(Saved data entries)
......
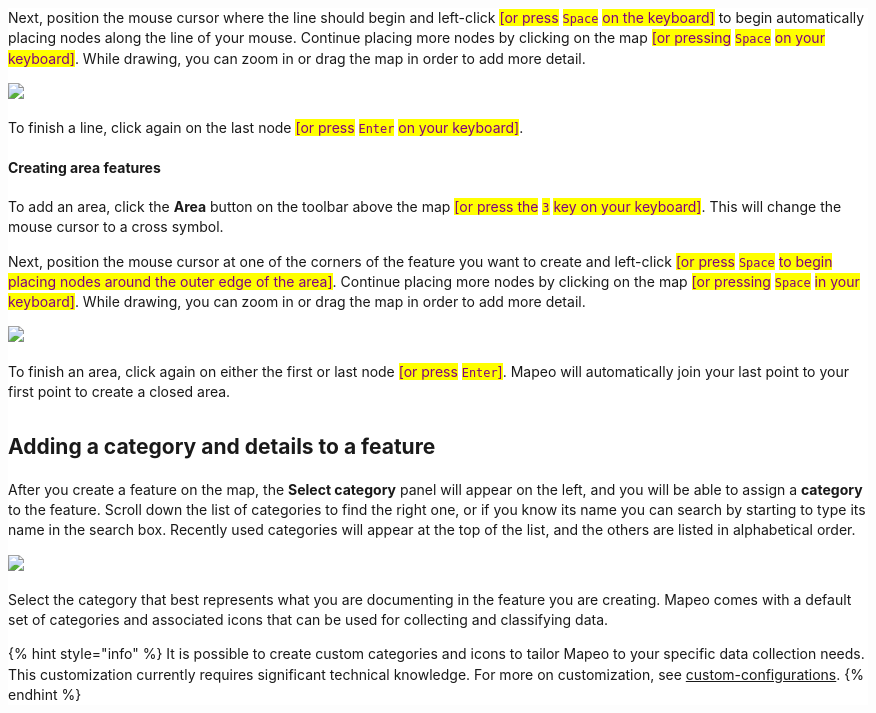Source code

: Next, position the mouse cursor where the line should begin and left-click <mark style="color:purple;">\[or press</mark> <mark style="color:purple;"></mark><mark style="color:purple;">`Space`</mark> <mark style="color:purple;"></mark><mark style="color:purple;">on the keyboard]</mark> to begin automatically placing nodes along the line of your mouse. Continue placing more nodes by clicking on the map <mark style="color:purple;">\[or pressing</mark> <mark style="color:purple;"></mark><mark style="color:purple;">`Space`</mark> <mark style="color:purple;"></mark><mark style="color:purple;">on your keyboard]</mark>. While drawing, you can zoom in or drag the map in order to add more detail.&#x20;

![](../../../.gitbook/assets/Md-territory\_creating-editing-03.jpg)

To finish a line, click again on the last node <mark style="color:purple;">\[or press</mark> <mark style="color:purple;"></mark><mark style="color:purple;">`Enter`</mark> <mark style="color:purple;"></mark><mark style="color:purple;">on your keyboard]</mark>.&#x20;

#### Creating area features&#x20;

To add an area, click the **Area** button on the toolbar above the map <mark style="color:purple;">\[or press the</mark> <mark style="color:purple;"></mark><mark style="color:purple;">`3`</mark> <mark style="color:purple;"></mark><mark style="color:purple;">key on your keyboard]</mark>. This will change the mouse cursor to a cross symbol.

Next, position the mouse cursor at one of the corners of the feature you want to create and left-click <mark style="color:purple;">\[or press</mark> <mark style="color:purple;"></mark><mark style="color:purple;">`Space`</mark> <mark style="color:purple;"></mark><mark style="color:purple;">to begin placing nodes around the outer edge of the area]</mark>. Continue placing more nodes by clicking on the map <mark style="color:purple;">\[or pressing</mark> <mark style="color:purple;"></mark><mark style="color:purple;">`Space`</mark> <mark style="color:purple;"></mark><mark style="color:purple;">in your keyboard]</mark>. While drawing, you can zoom in or drag the map in order to add more detail.

![](../../../.gitbook/assets/Md-territory\_creating-editing-04.jpg)

To finish an area, click again on either the first or last node <mark style="color:purple;">\[or press</mark> <mark style="color:purple;"></mark><mark style="color:purple;">`Enter`</mark><mark style="color:purple;">]</mark>. Mapeo will automatically join your last point to your first point to create a closed area.&#x20;

## Adding a category and details to a feature&#x20;

After you create a feature on the map, the **Select category** panel will appear on the left, and you will be able to assign a **category** to the feature. Scroll down the list of categories to find the right one, or if you know its name you can search by starting to type its name in the search box. Recently used categories will appear at the top of the list, and the others are listed in alphabetical order.

![](../../../.gitbook/assets/Md-territory\_creating-editing-05.jpg)

Select the category that best represents what you are documenting in the feature you are creating. Mapeo comes with a default set of categories and associated icons that can be used for collecting and classifying data.

{% hint style="info" %}
It is possible to create custom categories and icons to tailor Mapeo to your specific data collection needs. This customization currently requires significant technical knowledge. For more on customization, see [custom-configurations](../../customization-options/custom-configurations/ "mention").
{% endhint %}
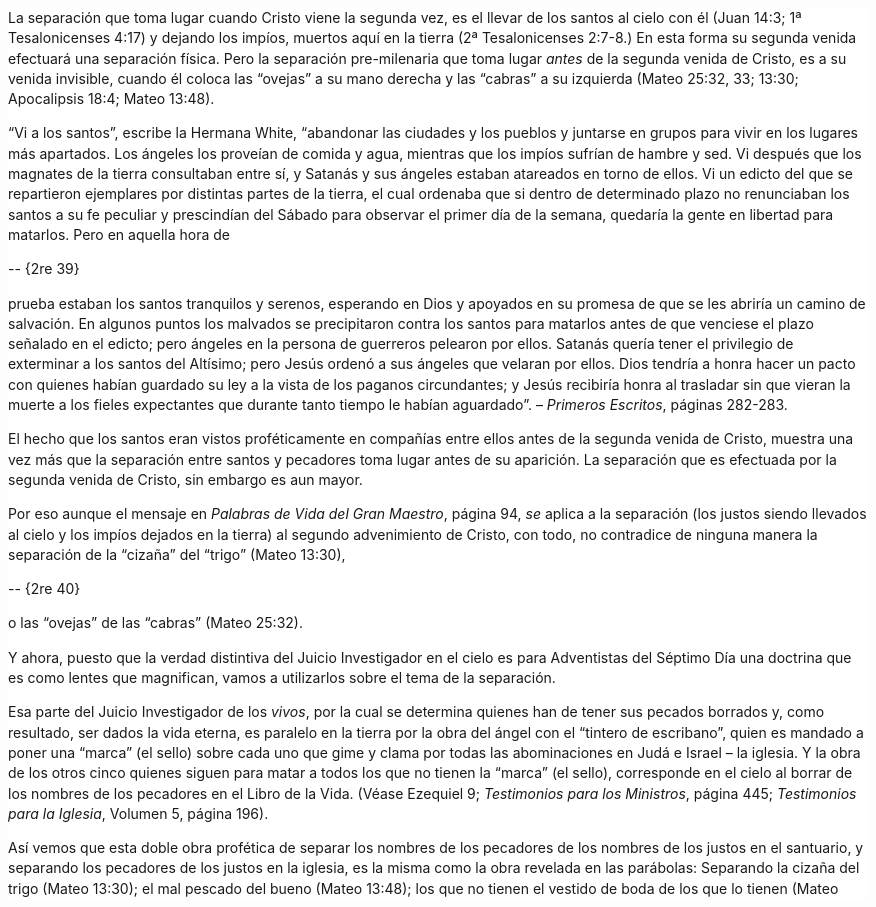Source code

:  La separación que toma lugar cuando Cristo viene la segunda vez, es el llevar de los santos al cielo con él (Juan 14:3; 1ª Tesalonicenses 4:17) y dejando los impíos, muertos aquí en la tierra (2ª Tesalonicenses 2:7-8.) En esta forma su segunda venida efectuará una separación física. Pero la separación pre-milenaria que toma lugar _antes_ de la segunda venida de Cristo, es a su venida invisible, cuando él coloca las “ovejas” a su mano derecha y las “cabras” a su izquierda (Mateo 25:32, 33; 13:30; Apocalipsis 18:4; Mateo 13:48).

 “Vi a los santos”, escribe la Hermana White, “abandonar las ciudades y los pueblos y juntarse en grupos para vivir en los lugares más apartados. Los ángeles los proveían de comida y agua, mientras que los impíos sufrían de hambre y sed. Vi después que los magnates de la tierra consultaban entre sí, y Satanás y sus ángeles estaban atareados en torno de ellos. Vi un edicto del que se repartieron ejemplares por distintas partes de la tierra, el cual ordenaba que si dentro de determinado plazo no renunciaban los santos a su fe peculiar y prescindían del Sábado para observar el primer día de la semana, quedaría la gente en libertad para matarlos. Pero en aquella hora de

 -- {2re 39}   
  
  prueba estaban los santos tranquilos y serenos, esperando en Dios y apoyados en su promesa de que se les abriría un camino de salvación. En algunos puntos los malvados se precipitaron contra los santos para matarlos antes de que venciese el plazo señalado en el edicto; pero ángeles en la persona de guerreros pelearon por ellos. Satanás quería tener el privilegio de exterminar a los santos del Altísimo; pero Jesús ordenó a sus ángeles que velaran por ellos. Dios tendría a honra hacer un pacto con quienes habían guardado su ley a la vista de los paganos circundantes; y Jesús recibiría honra al trasladar sin que vieran la muerte a los fieles expectantes que durante tanto tiempo le habían aguardado”. – _Primeros Escritos_, páginas 282-283.

 El hecho que los santos eran vistos proféticamente en compañías entre ellos antes de la segunda venida de Cristo, muestra una vez más que la separación entre santos y pecadores toma lugar antes de su aparición. La separación que es efectuada por la segunda venida de Cristo, sin embargo es aun mayor.

 Por eso aunque el mensaje en _Palabras de Vida del Gran Maestro_, página 94, _se_ aplica a la separación (los justos siendo llevados al cielo y los impíos dejados en la tierra) al segundo advenimiento de Cristo, con todo, no contradice de ninguna manera la separación de la “cizaña” del “trigo” (Mateo 13:30),

 -- {2re 40}   
  
  o las “ovejas” de las “cabras” (Mateo 25:32).

 Y ahora, puesto que la verdad distintiva del Juicio Investigador en el cielo es para Adventistas del Séptimo Día una doctrina que es como lentes que magnifican, vamos a utilizarlos sobre el tema de la separación.

 Esa parte del Juicio Investigador de los _vivos_, por la cual se determina quienes han de tener sus pecados borrados y, como resultado, ser dados la vida eterna, es paralelo en la tierra por la obra del ángel con el “tintero de escribano”, quien es mandado a poner una “marca” (el sello) sobre cada uno que gime y clama por todas las abominaciones en Judá e Israel – la iglesia. Y la obra de los otros cinco quienes siguen para matar a todos los que no tienen la “marca” (el sello), corresponde en el cielo al borrar de los nombres de los pecadores en el Libro de la Vida. (Véase Ezequiel 9; _Testimonios para los Ministros_, página 445; _Testimonios para la Iglesia_, Volumen 5, página 196).

 Así vemos que esta doble obra profética de separar los nombres de los pecadores de los nombres de los justos en el santuario, y separando los pecadores de los justos en la iglesia, es la misma como la obra revelada en las parábolas: Separando la cizaña del trigo (Mateo 13:30); el mal pescado del bueno (Mateo 13:48); los que no tienen el vestido de boda de los que lo tienen (Mateo
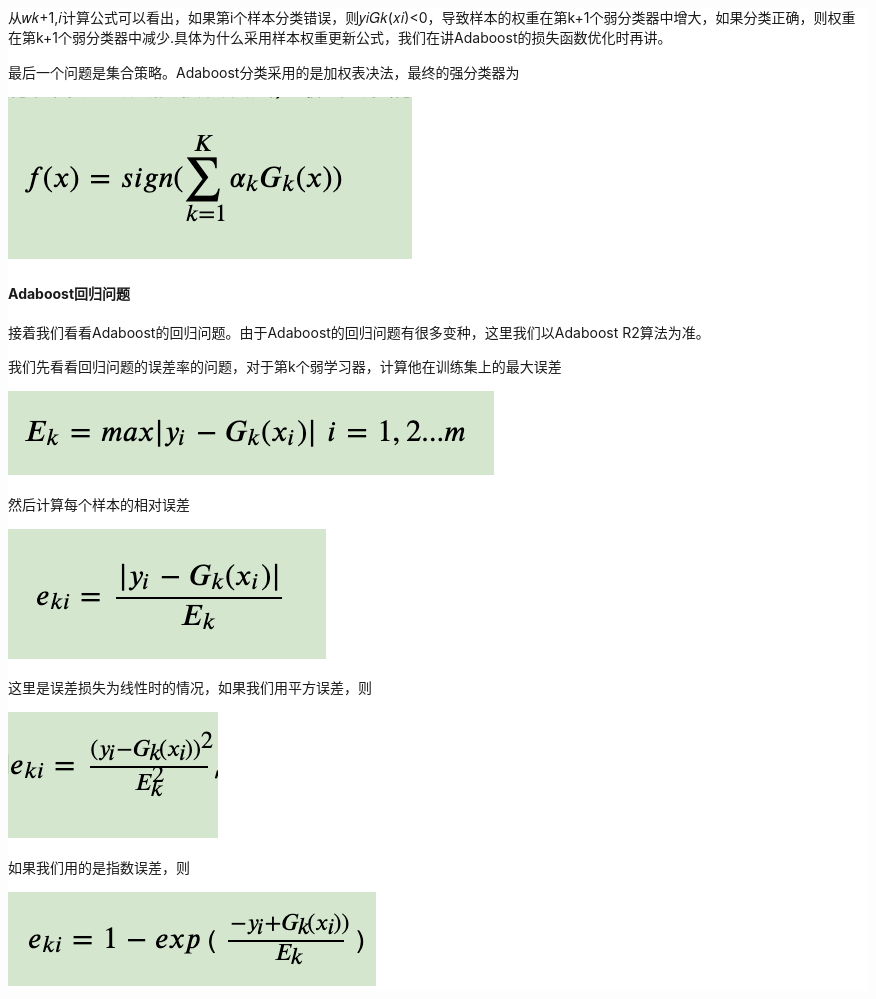 从𝑤𝑘+1,𝑖计算公式可以看出，如果第i个样本分类错误，则𝑦𝑖𝐺𝑘(𝑥𝑖)<0，导致样本的权重在第k+1个弱分类器中增大，如果分类正确，则权重在第k+1个弱分类器中减少.具体为什么采用样本权重更新公式，我们在讲Adaboost的损失函数优化时再讲。

最后一个问题是集合策略。Adaboost分类采用的是加权表决法，最终的强分类器为

![欧式距离](../../images/adaboost8.png)


#### Adaboost回归问题

接着我们看看Adaboost的回归问题。由于Adaboost的回归问题有很多变种，这里我们以Adaboost R2算法为准。

我们先看看回归问题的误差率的问题，对于第k个弱学习器，计算他在训练集上的最大误差

![欧式距离](../../images/adaboost9.png)

然后计算每个样本的相对误差

![欧式距离](../../images/adaboost10.png)

这里是误差损失为线性时的情况，如果我们用平方误差，则

![欧式距离](../../images/adaboost11.png)

如果我们用的是指数误差，则

![欧式距离](../../images/adaboost12.png)
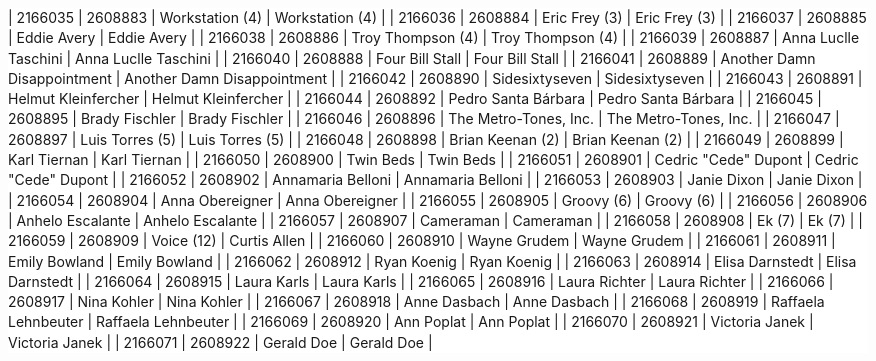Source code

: | 2166035 | 2608883 | Workstation (4) | Workstation (4) |
| 2166036 | 2608884 | Eric Frey (3) | Eric Frey (3) |
| 2166037 | 2608885 | Eddie Avery | Eddie Avery |
| 2166038 | 2608886 | Troy Thompson (4) | Troy Thompson (4) |
| 2166039 | 2608887 | Anna Luclle Taschini | Anna Luclle Taschini |
| 2166040 | 2608888 | Four Bill Stall | Four Bill Stall |
| 2166041 | 2608889 | Another Damn Disappointment | Another Damn Disappointment |
| 2166042 | 2608890 | Sidesixtyseven | Sidesixtyseven |
| 2166043 | 2608891 | Helmut Kleinfercher | Helmut Kleinfercher |
| 2166044 | 2608892 | Pedro Santa Bárbara | Pedro Santa Bárbara |
| 2166045 | 2608895 | Brady Fischler | Brady Fischler |
| 2166046 | 2608896 | The Metro-Tones, Inc. | The Metro-Tones, Inc. |
| 2166047 | 2608897 | Luis Torres (5) | Luis Torres (5) |
| 2166048 | 2608898 | Brian Keenan (2) | Brian Keenan (2) |
| 2166049 | 2608899 | Karl Tiernan | Karl Tiernan |
| 2166050 | 2608900 | Twin Beds | Twin Beds |
| 2166051 | 2608901 | Cedric "Cede" Dupont | Cedric "Cede" Dupont |
| 2166052 | 2608902 | Annamaria Belloni | Annamaria Belloni |
| 2166053 | 2608903 | Janie Dixon | Janie Dixon |
| 2166054 | 2608904 | Anna Obereigner | Anna Obereigner |
| 2166055 | 2608905 | Groovy (6) | Groovy (6) |
| 2166056 | 2608906 | Anhelo Escalante | Anhelo Escalante |
| 2166057 | 2608907 | Cameraman | Cameraman |
| 2166058 | 2608908 | Ek (7) | Ek (7) |
| 2166059 | 2608909 | Voice (12) | Curtis Allen |
| 2166060 | 2608910 | Wayne Grudem | Wayne Grudem |
| 2166061 | 2608911 | Emily Bowland | Emily Bowland |
| 2166062 | 2608912 | Ryan Koenig | Ryan Koenig |
| 2166063 | 2608914 | Elisa Darnstedt | Elisa Darnstedt |
| 2166064 | 2608915 | Laura Karls | Laura Karls |
| 2166065 | 2608916 | Laura Richter | Laura Richter |
| 2166066 | 2608917 | Nina Kohler | Nina Kohler |
| 2166067 | 2608918 | Anne Dasbach | Anne Dasbach |
| 2166068 | 2608919 | Raffaela Lehnbeuter | Raffaela Lehnbeuter |
| 2166069 | 2608920 | Ann Poplat | Ann Poplat |
| 2166070 | 2608921 | Victoria Janek | Victoria Janek |
| 2166071 | 2608922 | Gerald Doe | Gerald Doe |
......
Aim of the exercise
Above are the records. Copy word for word only their lines from the one holding "如果我们用的是指数误差，则" through the one holding "Obereigner | Anna Obereigner |", both included, and skip the images.

Exercise solution
如果我们用的是指数误差，则

![欧式距离](../../images/adaboost12.png)
Source code

: | 2166035 | 2608883 | Workstation (4) | Workstation (4) |
| 2166036 | 2608884 | Eric Frey (3) | Eric Frey (3) |
| 2166037 | 2608885 | Eddie Avery | Eddie Avery |
| 2166038 | 2608886 | Troy Thompson (4) | Troy Thompson (4) |
| 2166039 | 2608887 | Anna Luclle Taschini | Anna Luclle Taschini |
| 2166040 | 2608888 | Four Bill Stall | Four Bill Stall |
| 2166041 | 2608889 | Another Damn Disappointment | Another Damn Disappointment |
| 2166042 | 2608890 | Sidesixtyseven | Sidesixtyseven |
| 2166043 | 2608891 | Helmut Kleinfercher | Helmut Kleinfercher |
| 2166044 | 2608892 | Pedro Santa Bárbara | Pedro Santa Bárbara |
| 2166045 | 2608895 | Brady Fischler | Brady Fischler |
| 2166046 | 2608896 | The Metro-Tones, Inc. | The Metro-Tones, Inc. |
| 2166047 | 2608897 | Luis Torres (5) | Luis Torres (5) |
| 2166048 | 2608898 | Brian Keenan (2) | Brian Keenan (2) |
| 2166049 | 2608899 | Karl Tiernan | Karl Tiernan |
| 2166050 | 2608900 | Twin Beds | Twin Beds |
| 2166051 | 2608901 | Cedric "Cede" Dupont | Cedric "Cede" Dupont |
| 2166052 | 2608902 | Annamaria Belloni | Annamaria Belloni |
| 2166053 | 2608903 | Janie Dixon | Janie Dixon |
| 2166054 | 2608904 | Anna Obereigner | Anna Obereigner |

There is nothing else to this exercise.